=== TEXTE FOURNI ===
17 janvier 2010

[Paix Liturgique] Pour les évêques de France, les fidèles attachés à la forme extraordinaire sont-ils des idiots?

SOURCE - Paix Liturgique - lettre n°213 - 17 janvier 2010

C’est à chaque fois la même chose, lorsqu’une étude scientifique, professionnelle et indépendante menée sur la question du Motu Proprio ne donne pas des résultats conformes à la doctrine épiscopale élaborée dans des salons coupés de la réalité, « on » trouve alors des explications rassurantes et « on » évite ainsi de remettre en cause ces certitudes…

Le sondage réalisé du 30 novembre 2009 au 8 décembre 2009 dans le diocèse de Versailles n’a pas échappé à la règle.

Ce sondage ne fait que confirmer les précédents sondages commandités par Paix Liturgique (sondage DOXA en octobre 2009 en Italie, sondage CSA du 24 et 25 septembre 2008, sondage CSA du 8 novembre 2006 et sondage IPSOS de 2001 pour la France) et indique que 34 % des catholiques pratiquants du diocèse de Versailles allant à la messe tous les dimanches assisteraient à la forme extraordinaire du rite romain tous les dimanches si elle était célébrée dans LEUR paroisse.

=== BLOC DE DONNÉES ===
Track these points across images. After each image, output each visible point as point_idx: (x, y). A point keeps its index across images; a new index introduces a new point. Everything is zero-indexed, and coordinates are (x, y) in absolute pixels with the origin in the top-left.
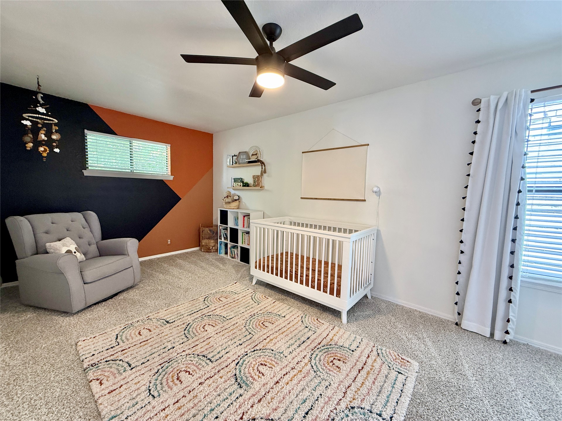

=== VOTRE OBJECTIF ===
Pouvez-vous poursuivre l'article sur le sondage mené dans le diocèse de Versailles à partir de sa dernière phrase ?

=== ZONE DE RÉPONSE ===
Ce n’est guère étonnant pour un diocèse dans lequel, en septembre dernier, selon les indications qui nous ont été données, 8 sur 14 séminaristes sont entrés dans des séminaires où est célébrée ordinairement la forme extraordinaire du rite romain et dont les séminaristes devenus prêtres célèbreront demain la messe traditionnelle. Oui, 57 %, plus d’un séminariste sur deux ! Et la situation ne pourra évoluer (vraisemblablement par accroissement du nombre global des vocations, selon un principe bien connu en matière d’« offre » ciblée) que lorsque l'évêque de Versailles ouvrira son séminaire au biformalistes …

Pourtant, « on » vient nous expliquer que de tels sondages ne signifient rien et que les gens qui ont répondu ne sont pas bien malins puisqu’ils ne font pas la différence entre une messe de Saint Pie V et une messe de Paul VI célébrée en latin.
« On » nous explique aussi qu’en assimilant la forme ordinaire à la messe en français et la forme extraordinaire à la messe en latin et en grégorien, nos sondages feraient dire aux sondés ce qu’ils ne veulent pas dire…

De tels propos ne sont ni rares ni exagérés et proviennent même des évêques français les plus bienveillants !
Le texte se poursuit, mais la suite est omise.